Exercise brief:
Lay out every line of the material below as a Markdown table with two columns: Row, holding the row number, and Text, holding the line itself, with blank lines left out. Leave the pictures out of your answer.

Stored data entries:
::::

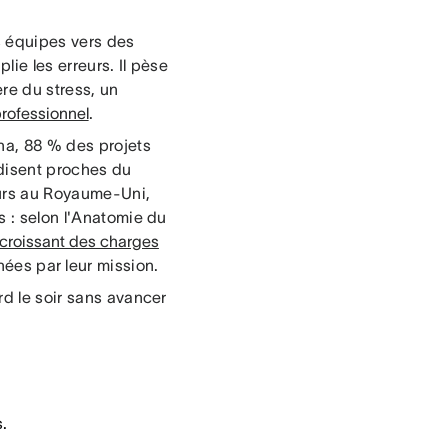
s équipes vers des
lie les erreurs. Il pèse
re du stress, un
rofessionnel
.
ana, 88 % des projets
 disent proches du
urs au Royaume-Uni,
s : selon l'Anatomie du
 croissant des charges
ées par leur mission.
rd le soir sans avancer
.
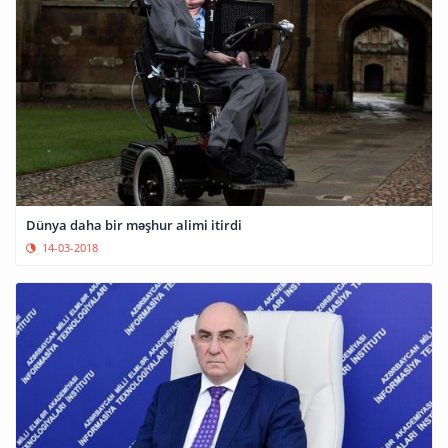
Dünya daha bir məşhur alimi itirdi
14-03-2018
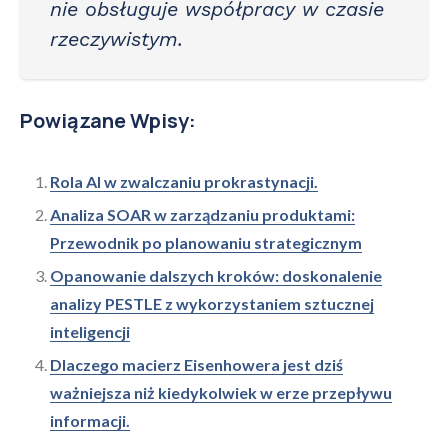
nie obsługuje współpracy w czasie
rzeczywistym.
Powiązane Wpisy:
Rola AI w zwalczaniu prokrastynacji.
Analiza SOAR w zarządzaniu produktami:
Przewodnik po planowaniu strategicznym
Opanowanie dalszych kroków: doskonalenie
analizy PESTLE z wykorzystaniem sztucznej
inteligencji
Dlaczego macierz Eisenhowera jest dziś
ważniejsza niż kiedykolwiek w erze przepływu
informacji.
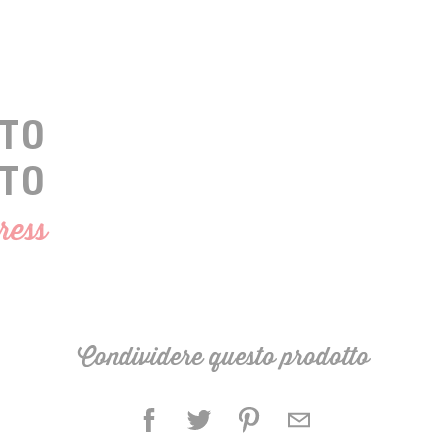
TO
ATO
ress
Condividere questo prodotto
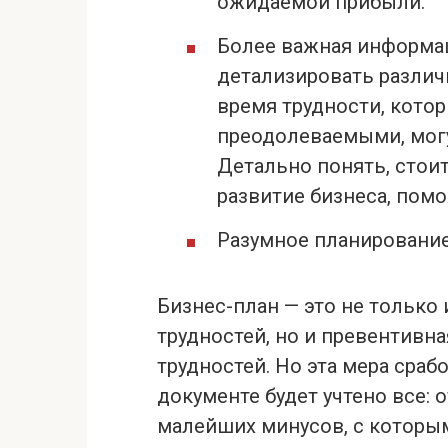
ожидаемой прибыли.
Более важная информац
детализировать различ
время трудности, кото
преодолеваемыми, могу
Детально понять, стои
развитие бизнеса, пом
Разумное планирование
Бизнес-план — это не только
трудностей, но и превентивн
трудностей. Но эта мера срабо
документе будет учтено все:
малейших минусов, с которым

::::

Response area:
| Row | Text |
|---|---|
| 1 | s équipes vers des |
| 2 | lie les erreurs. Il pèse |
| 3 | re du stress, un |
| 4 | rofessionnel |
| 5 | . |
| 6 | ana, 88 % des projets |
| 7 |  disent proches du |
| 8 | urs au Royaume-Uni, |
| 9 | s : selon l'Anatomie du |
| 10 |  croissant des charges |
| 11 | ées par leur mission. |
| 12 | rd le soir sans avancer |
| 13 | . |
| 14 | Dünya daha bir məşhur alimi itirdi |
| 15 | 14-03-2018 |
| 16 | nie obsługuje współpracy w czasie |
| 17 | rzeczywistym. |
| 18 | Powiązane Wpisy: |
| 19 | Rola AI w zwalczaniu prokrastynacji. |
| 20 | Analiza SOAR w zarządzaniu produktami: |
| 21 | Przewodnik po planowaniu strategicznym |
| 22 | Opanowanie dalszych kroków: doskonalenie |
| 23 | analizy PESTLE z wykorzystaniem sztucznej |
| 24 | inteligencji |
| 25 | Dlaczego macierz Eisenhowera jest dziś |
| 26 | ważniejsza niż kiedykolwiek w erze przepływu |
| 27 | informacji. |
| 28 | TO |
| 29 | ATO |
| 30 | ress |
| 31 | Condividere questo prodotto |
| 32 | ожидаемой прибыли. |
| 33 | Более важная информац |
| 34 | детализировать различ |
| 35 | время трудности, кото |
| 36 | преодолеваемыми, могу |
| 37 | Детально понять, стои |
| 38 | развитие бизнеса, пом |
| 39 | Разумное планирование |
| 40 | Бизнес-план — это не только |
| 41 | трудностей, но и превентивн |
| 42 | трудностей. Но эта мера срабо |
| 43 | документе будет учтено все: |
| 44 | малейших минусов, с которым |